Circuit design data:
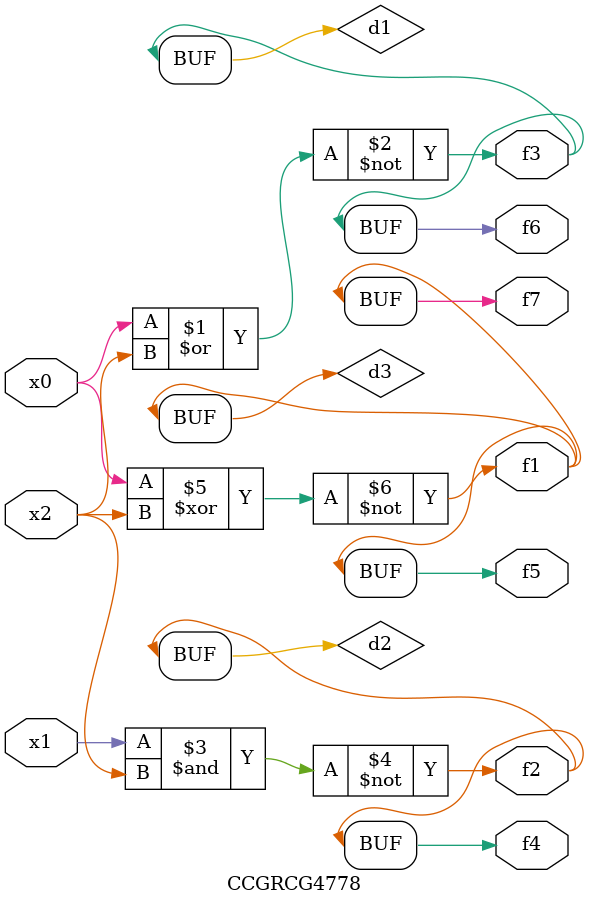
<source format=v>
module CCGRCG4778(
	input x0, x1, x2,
	output f1, f2, f3, f4, f5, f6, f7
);

	wire d1, d2, d3;

	nor (d1, x0, x2);
	nand (d2, x1, x2);
	xnor (d3, x0, x2);
	assign f1 = d3;
	assign f2 = d2;
	assign f3 = d1;
	assign f4 = d2;
	assign f5 = d3;
	assign f6 = d1;
	assign f7 = d3;
endmodule

</source>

-- Problem --
All of the records need to be restated word for word, but not the pictures.

-- Answer to this task --
<source format=v>
module CCGRCG4778(
	input x0, x1, x2,
	output f1, f2, f3, f4, f5, f6, f7
);

	wire d1, d2, d3;

	nor (d1, x0, x2);
	nand (d2, x1, x2);
	xnor (d3, x0, x2);
	assign f1 = d3;
	assign f2 = d2;
	assign f3 = d1;
	assign f4 = d2;
	assign f5 = d3;
	assign f6 = d1;
	assign f7 = d3;
endmodule

</source>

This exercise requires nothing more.